This pilot study evaluates the feasibility, acceptability, and procedural integrity of delivering trauma-focused psychotherapy to individuals with schizophrenia-spectrum disorders who exhibit clinically significant post-traumatic stress symptoms. Although traumatic experiences are common in this population, trauma-focused treatment remains underutilized in routine psychiatric services due to concerns regarding symptom destabilization, insufficient clinician training, and uncertainty about optimal therapeutic approaches. Emerging evidence indicates that established trauma-focused modalities-specifically Prolonged Exposure (PE) and Eye Movement Desensitization and Reprocessing (EMDR)-can be safely delivered in patients with psychosis when accompanied by close clinical monitoring. Nevertheless, feasibility and implementation data in early-intervention settings remain limited.
The present study is designed as a randomized, parallel-group feasibility trial conducted within the OPUS early-intervention program. The overarching aim is to determine whether a larger powered efficacy trial is practicable. The study systematically evaluates recruitment and retention rates, session attendance, intervention fidelity, acceptability, and the logistical compatibility of trauma-focused treatment with existing OPUS care structures. The pilot nature of the study means that statistical analyses are exploratory and focused on estimating parameters needed for the design of a subsequent definitive trial (e.g., variability of symptom change, pre-post correlations, and event rates).
Participants are randomized 1:1 to either PE or EMDR and receive up to 12 weekly individual sessions in addition to standard OPUS treatment. Therapists are certified in the respective modalities and receive protocol-specific supervision to ensure adherence. Treatment progression follows established manuals: PE focuses on imaginal and in-vivo exposure to trauma memories and avoided situations, whereas EMDR employs bilateral stimulation during structured processing of traumatic material. Both approaches incorporate ongoing risk monitoring, review of symptom trajectories, and coordination with OPUS clinicians.
Assessments are conducted at baseline and after treatment completion. Instruments include structured diagnostic interviews for trauma and psychosis, clinician-rated symptom scales, patient-reported outcomes (trauma symptoms, well-being, recovery experience), functioning measures, and standardized adverse-event reporting tools. Particular emphasis is placed on quantifying temporary symptom fluctuations often observed during trauma therapy, documenting any clinically significant deterioration, and evaluating whether such fluctuations differ across treatment arms.
Safety procedures include predetermined criteria for pausing or discontinuing therapy, rapid communication channels with OPUS teams, and access to supportive interventions when needed. Existing evidence suggests that trauma-focused treatment does not increase the risk of psychotic relapse or severe adverse events compared with non-exposed controls; the study therefore aims to replicate and refine these safety observations within the OPUS context.

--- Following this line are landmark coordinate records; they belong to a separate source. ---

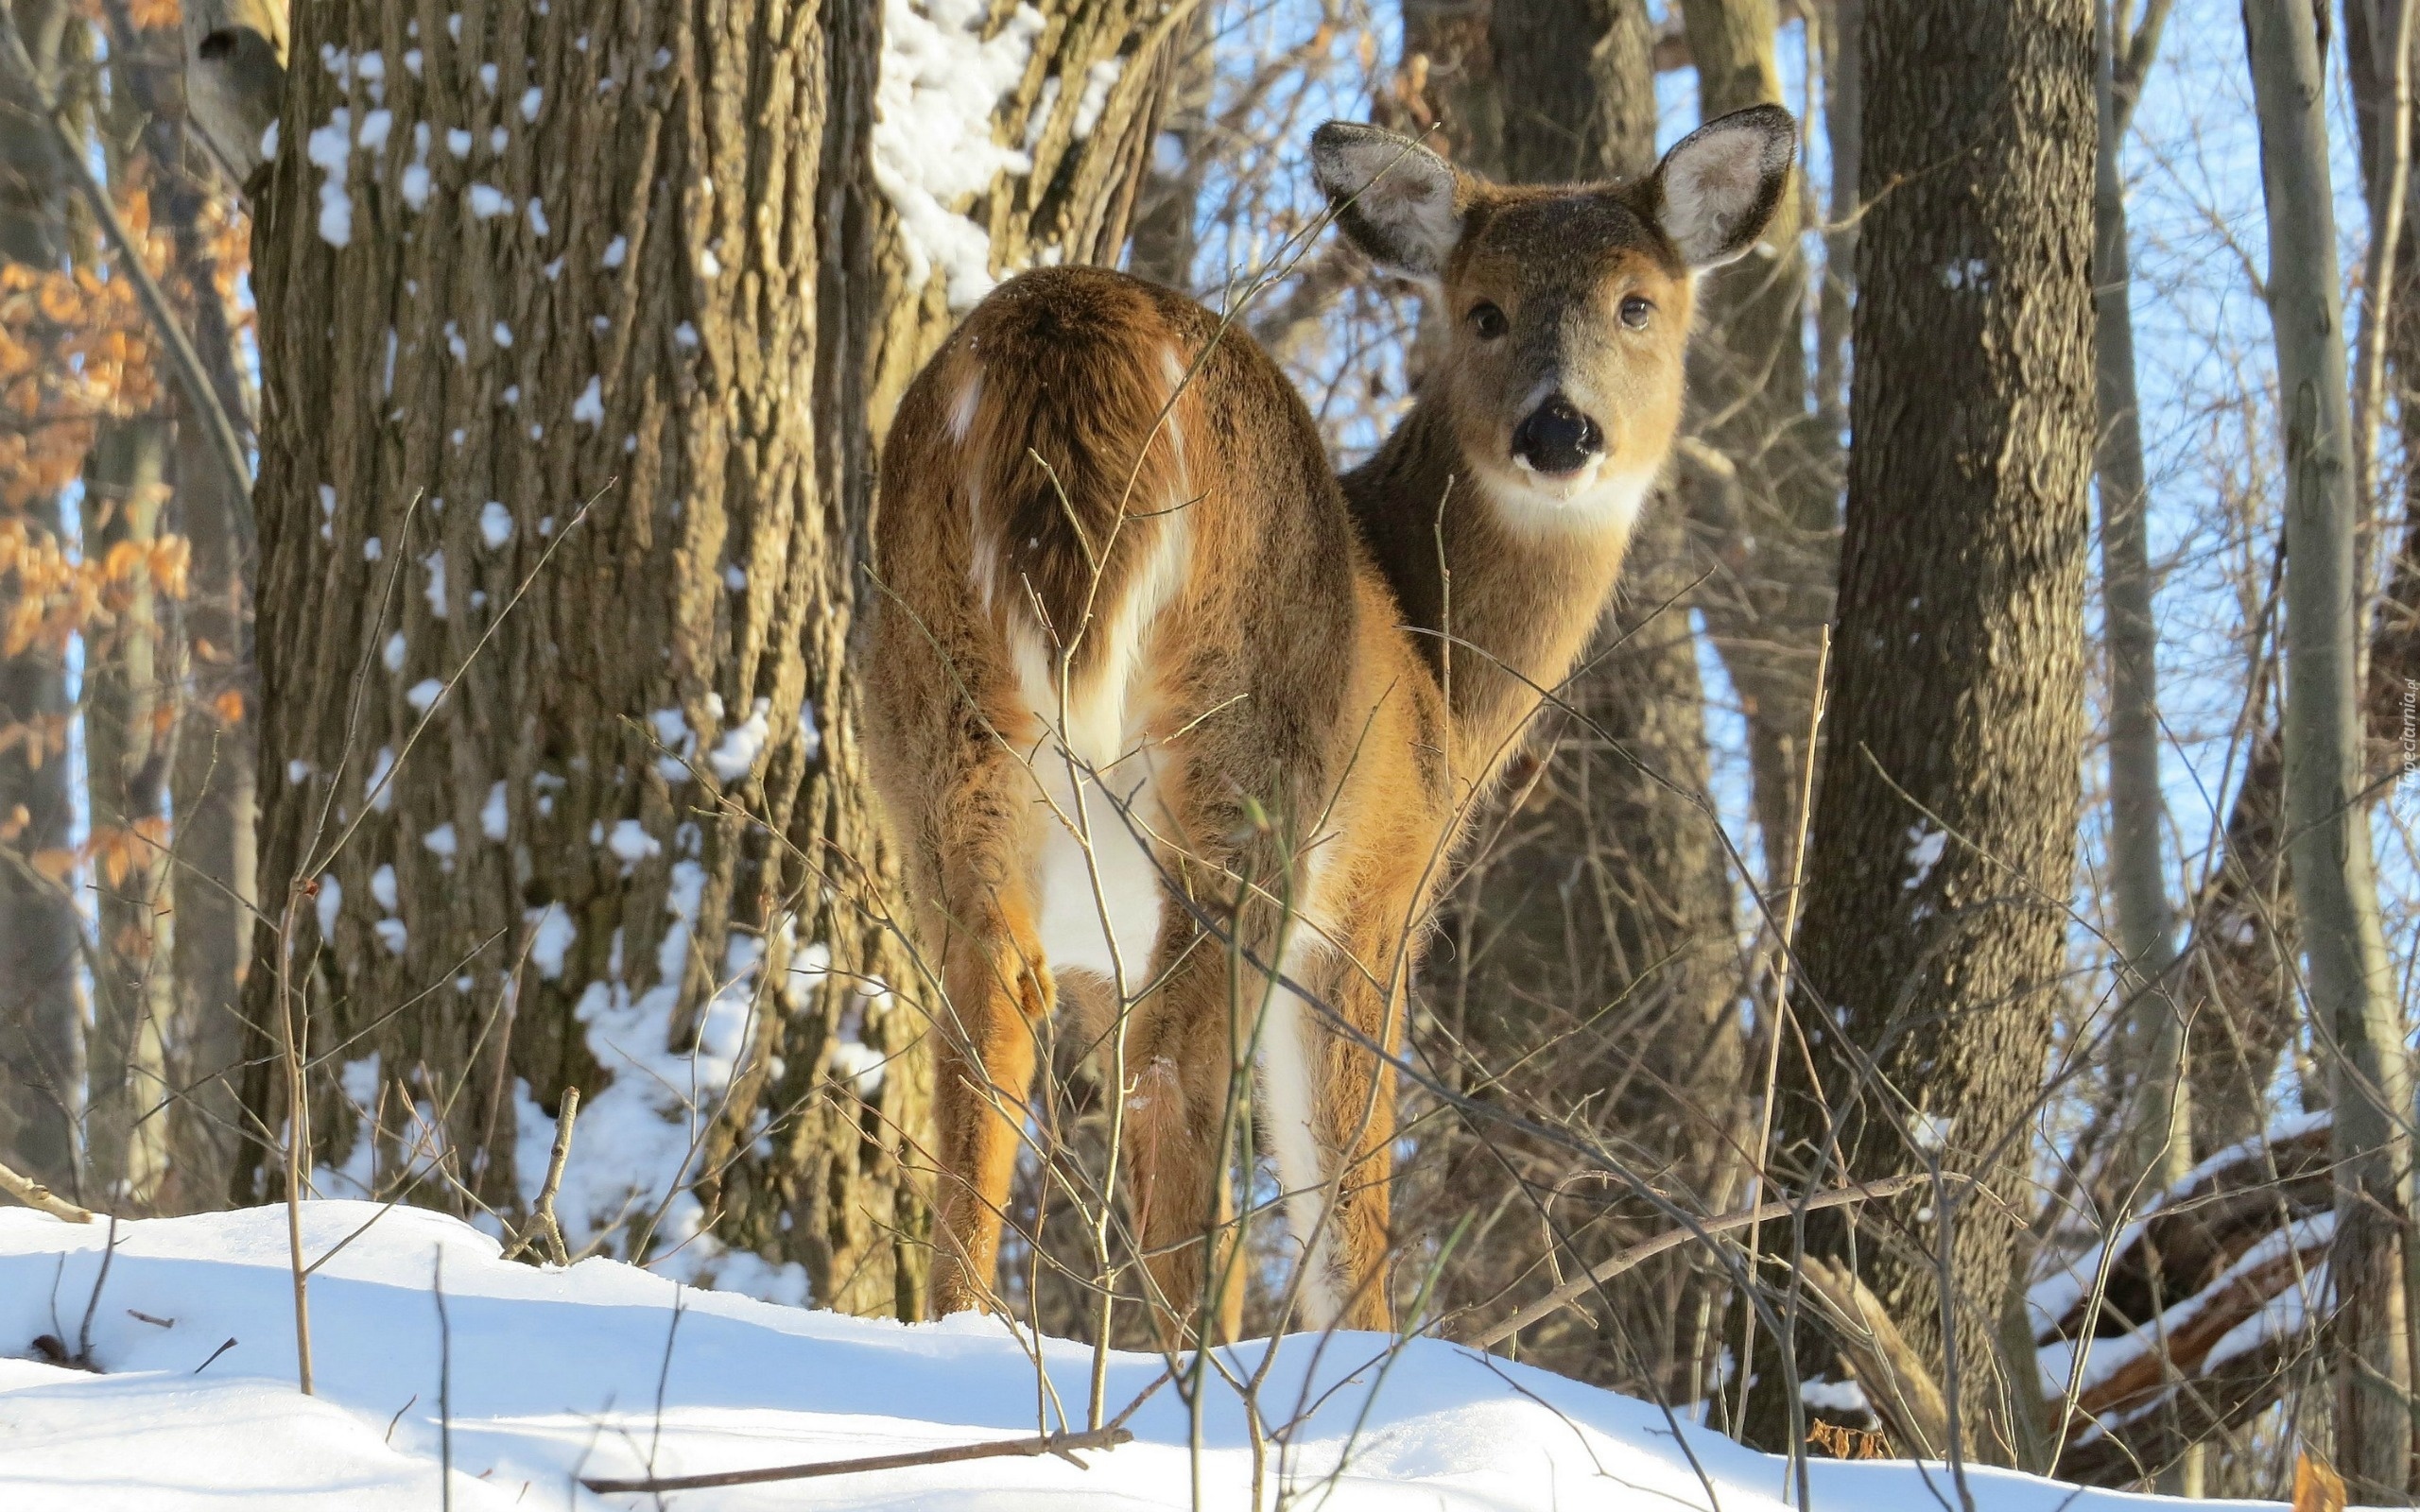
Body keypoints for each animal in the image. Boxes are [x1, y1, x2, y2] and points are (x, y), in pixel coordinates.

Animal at [866, 103, 1800, 1335]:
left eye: (1636, 303)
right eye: (1483, 309)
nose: (1559, 430)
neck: (1433, 661)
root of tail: (1065, 336)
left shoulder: (1098, 947)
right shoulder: (1377, 899)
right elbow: (1342, 1188)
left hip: (944, 732)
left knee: (984, 1027)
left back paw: (965, 1329)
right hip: (1253, 760)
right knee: (1178, 1071)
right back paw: (1186, 1362)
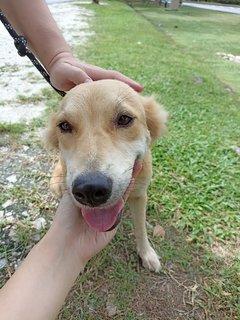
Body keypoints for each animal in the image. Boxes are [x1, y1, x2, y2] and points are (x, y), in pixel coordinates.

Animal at [44, 80, 167, 272]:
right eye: (64, 125)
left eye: (124, 119)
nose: (89, 190)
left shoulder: (140, 195)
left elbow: (140, 228)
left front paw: (146, 253)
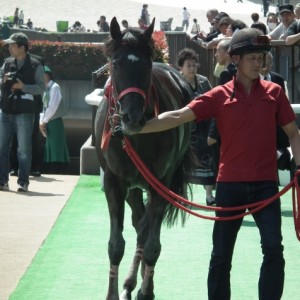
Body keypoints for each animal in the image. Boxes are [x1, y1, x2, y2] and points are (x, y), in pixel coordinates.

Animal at [95, 17, 195, 298]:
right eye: (115, 63)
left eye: (146, 64)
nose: (132, 117)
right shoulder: (114, 182)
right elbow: (115, 244)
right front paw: (113, 291)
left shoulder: (161, 182)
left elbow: (152, 244)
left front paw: (146, 290)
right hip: (133, 186)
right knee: (139, 222)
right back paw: (131, 279)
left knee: (145, 226)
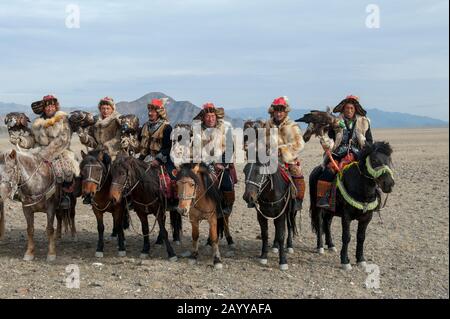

Feasibility outcomes include: (1) proportion of eligible patients successfully recruited; (2) proportion of participants completing ≥12 sessions; (3) treatment adherence rated through fidelity checklists; (4) participant-reported acceptability and satisfaction; and (5) operational practicality, including therapist burden, integration with OPUS scheduling, and need for additional support structures. These metrics will inform the design parameters for a future multicenter randomized controlled trial.
Overall, this pilot study seeks to generate high-quality feasibility data on the integration of trauma-focused psychotherapy into early-intervention services for individuals with psychotic disorders. Findings will guide the refinement of recruitment strategies, safety procedures, intervention delivery, and outcome assessment protocols to support a subsequent adequately powered trial aimed at evaluating clinical efficacy.